If you have 20% of your signal leaking out of a wire, and your source is 5V logic level, then you're leaking 1V, and receiving a 4V step. You still get valid CMOS logic thresholds (which is >= 3.5V logic-high). Digital signal quality is not usually a very difficult thing. As long as you avoid gross mismatch, you have some wiggle room where you don't have to worry about it.
Radio frequency emissions are a much more tricky thing. Levels need to be in the millivolt range, in terms of voltage measured by an antenna, or conducted along the power or data cables of the equipment. Starting from 5V signal levels, you need on the order of 80dB isolation to free space. A naked motherboard, no shielding, no ground plane -- it will blot out nearby radios!
That the processes were primitive, is really working in your favor -- if it were built with 74HC CMOS logic instead, the edges would be about twice as fast, meaning the critical wiring length is half, and the potential for radiating interference is also doubled!
When you get into 74AC, 74LVC, logic families like that... waveforms get pretty sharp, and just routing within a small PCB needs to be done carefully!
There were still places where termination was necessary, even in the early 80s. The ST-506 hard disk interface contains TTL level control signals (point-to-point routed, and terminated at the end), and RS-422 (differential, point-to-point, load terminated) data signals (basically, the raw data from the disk heads, coming from a detector amplifier).

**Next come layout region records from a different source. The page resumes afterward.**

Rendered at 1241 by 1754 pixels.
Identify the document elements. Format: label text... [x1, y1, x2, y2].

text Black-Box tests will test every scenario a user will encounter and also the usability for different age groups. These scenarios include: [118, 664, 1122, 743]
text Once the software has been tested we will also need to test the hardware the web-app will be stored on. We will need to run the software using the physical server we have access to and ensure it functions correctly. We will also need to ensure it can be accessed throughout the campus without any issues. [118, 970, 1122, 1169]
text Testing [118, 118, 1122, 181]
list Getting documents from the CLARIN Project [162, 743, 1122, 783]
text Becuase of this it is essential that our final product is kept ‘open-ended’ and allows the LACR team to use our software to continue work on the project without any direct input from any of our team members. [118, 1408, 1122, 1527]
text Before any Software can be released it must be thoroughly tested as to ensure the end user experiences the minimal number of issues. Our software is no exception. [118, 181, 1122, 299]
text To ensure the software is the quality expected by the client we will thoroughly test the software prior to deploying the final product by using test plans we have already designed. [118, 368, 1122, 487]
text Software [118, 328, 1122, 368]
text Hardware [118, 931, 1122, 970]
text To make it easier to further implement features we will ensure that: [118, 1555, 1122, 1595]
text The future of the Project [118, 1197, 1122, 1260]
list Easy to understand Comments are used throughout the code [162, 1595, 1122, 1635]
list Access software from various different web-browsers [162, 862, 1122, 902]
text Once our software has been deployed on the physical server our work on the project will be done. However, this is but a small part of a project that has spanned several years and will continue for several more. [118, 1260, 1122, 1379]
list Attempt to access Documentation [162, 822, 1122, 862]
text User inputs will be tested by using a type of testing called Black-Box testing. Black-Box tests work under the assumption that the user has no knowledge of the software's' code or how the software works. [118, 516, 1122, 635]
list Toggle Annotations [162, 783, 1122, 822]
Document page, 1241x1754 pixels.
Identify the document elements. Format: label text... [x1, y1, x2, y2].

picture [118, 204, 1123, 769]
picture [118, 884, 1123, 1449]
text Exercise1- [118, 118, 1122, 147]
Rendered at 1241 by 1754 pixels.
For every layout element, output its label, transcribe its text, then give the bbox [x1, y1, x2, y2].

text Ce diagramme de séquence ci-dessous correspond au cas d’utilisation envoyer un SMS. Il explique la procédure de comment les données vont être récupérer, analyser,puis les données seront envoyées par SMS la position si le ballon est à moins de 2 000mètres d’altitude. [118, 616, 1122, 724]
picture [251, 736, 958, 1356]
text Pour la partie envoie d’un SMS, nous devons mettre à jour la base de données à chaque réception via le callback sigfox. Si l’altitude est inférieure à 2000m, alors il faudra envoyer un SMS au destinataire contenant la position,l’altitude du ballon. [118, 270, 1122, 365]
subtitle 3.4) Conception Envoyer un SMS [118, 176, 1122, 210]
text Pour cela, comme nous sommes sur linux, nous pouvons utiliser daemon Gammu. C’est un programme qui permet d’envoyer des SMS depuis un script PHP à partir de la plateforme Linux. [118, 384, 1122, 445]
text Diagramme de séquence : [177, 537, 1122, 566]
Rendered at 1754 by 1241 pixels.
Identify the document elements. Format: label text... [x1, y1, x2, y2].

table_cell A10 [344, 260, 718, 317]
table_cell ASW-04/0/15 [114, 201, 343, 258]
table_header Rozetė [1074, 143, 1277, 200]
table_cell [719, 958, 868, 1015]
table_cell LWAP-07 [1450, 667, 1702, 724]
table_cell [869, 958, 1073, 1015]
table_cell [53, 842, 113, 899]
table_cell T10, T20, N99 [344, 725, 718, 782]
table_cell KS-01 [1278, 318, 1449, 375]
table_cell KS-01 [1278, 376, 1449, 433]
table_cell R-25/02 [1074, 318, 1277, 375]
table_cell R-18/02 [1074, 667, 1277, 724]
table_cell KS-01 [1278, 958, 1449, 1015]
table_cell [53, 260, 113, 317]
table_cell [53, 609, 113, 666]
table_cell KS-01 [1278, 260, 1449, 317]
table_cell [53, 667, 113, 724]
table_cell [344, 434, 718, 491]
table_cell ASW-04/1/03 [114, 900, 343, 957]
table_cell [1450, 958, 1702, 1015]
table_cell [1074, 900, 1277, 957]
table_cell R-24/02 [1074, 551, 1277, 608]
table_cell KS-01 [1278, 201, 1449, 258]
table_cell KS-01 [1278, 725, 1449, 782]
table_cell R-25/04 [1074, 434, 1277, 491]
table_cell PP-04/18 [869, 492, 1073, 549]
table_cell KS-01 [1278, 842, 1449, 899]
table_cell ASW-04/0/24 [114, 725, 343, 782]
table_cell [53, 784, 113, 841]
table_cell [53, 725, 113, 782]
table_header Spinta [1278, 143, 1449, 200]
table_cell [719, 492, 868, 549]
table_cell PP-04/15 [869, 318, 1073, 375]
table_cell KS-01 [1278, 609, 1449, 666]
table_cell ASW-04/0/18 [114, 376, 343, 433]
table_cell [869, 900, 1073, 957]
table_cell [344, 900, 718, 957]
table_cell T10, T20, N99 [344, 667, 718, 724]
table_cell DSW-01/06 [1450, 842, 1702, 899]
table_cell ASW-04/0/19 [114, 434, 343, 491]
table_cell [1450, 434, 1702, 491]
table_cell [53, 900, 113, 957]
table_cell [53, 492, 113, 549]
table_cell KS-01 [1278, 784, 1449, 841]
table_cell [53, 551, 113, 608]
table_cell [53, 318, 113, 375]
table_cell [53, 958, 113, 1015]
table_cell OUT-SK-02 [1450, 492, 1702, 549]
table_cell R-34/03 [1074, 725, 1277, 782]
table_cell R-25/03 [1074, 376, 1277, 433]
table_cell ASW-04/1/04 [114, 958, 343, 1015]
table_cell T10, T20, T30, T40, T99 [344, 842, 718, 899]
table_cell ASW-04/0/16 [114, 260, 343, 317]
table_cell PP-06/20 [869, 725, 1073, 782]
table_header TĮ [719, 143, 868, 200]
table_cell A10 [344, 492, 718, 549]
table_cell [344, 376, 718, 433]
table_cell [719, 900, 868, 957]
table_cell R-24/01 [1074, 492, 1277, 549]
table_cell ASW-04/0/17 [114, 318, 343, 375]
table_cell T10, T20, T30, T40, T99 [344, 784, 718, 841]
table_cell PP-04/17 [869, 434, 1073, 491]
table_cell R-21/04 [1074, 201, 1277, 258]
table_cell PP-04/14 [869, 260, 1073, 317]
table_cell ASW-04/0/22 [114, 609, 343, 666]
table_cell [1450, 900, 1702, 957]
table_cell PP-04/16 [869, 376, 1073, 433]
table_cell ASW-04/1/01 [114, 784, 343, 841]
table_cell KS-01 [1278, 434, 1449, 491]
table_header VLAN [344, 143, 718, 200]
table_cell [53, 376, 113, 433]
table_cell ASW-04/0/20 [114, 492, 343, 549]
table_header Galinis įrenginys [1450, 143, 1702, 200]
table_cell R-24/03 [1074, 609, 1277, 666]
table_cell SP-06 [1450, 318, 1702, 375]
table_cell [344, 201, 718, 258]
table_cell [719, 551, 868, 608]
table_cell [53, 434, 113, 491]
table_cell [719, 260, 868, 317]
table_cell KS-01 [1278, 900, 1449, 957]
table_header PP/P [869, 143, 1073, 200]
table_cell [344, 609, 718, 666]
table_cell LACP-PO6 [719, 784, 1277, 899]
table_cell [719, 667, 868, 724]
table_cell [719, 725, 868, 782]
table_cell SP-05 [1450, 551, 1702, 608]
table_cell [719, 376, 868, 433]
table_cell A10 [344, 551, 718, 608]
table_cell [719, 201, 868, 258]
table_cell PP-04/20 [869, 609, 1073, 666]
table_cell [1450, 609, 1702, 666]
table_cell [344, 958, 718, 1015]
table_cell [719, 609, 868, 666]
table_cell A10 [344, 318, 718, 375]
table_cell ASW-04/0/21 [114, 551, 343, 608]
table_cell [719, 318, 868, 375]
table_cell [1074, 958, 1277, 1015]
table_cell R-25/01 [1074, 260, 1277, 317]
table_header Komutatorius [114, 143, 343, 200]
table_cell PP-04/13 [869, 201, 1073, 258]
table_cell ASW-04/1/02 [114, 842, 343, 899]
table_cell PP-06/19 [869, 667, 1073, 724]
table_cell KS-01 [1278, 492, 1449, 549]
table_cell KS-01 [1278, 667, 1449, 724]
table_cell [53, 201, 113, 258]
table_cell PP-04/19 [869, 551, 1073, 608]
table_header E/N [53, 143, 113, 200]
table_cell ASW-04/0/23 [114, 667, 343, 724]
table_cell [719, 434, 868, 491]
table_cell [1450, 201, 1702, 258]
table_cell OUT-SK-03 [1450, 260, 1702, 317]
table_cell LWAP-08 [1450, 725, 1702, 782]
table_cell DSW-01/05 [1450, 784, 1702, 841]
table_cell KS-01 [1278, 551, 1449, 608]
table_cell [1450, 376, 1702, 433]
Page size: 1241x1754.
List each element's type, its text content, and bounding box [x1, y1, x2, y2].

One or two drives could be connected to a single drive controller. The control signals used a ribbon cable with a middle and two end connectors; if you used one drive, you connected it to the end of the cable, leaving the middle connector unused. If you used two, you connected middle and end to each drive. There was also a socket on the drive, near the connector, for a resistor network, which terminated the cable. This was installed in whichever drive was at the end of the cable. The data cables were point-to-point, so the controller card had two connectors, one for each ribbon cable. But they were able to economize on the control cable, using one for a pair of drives.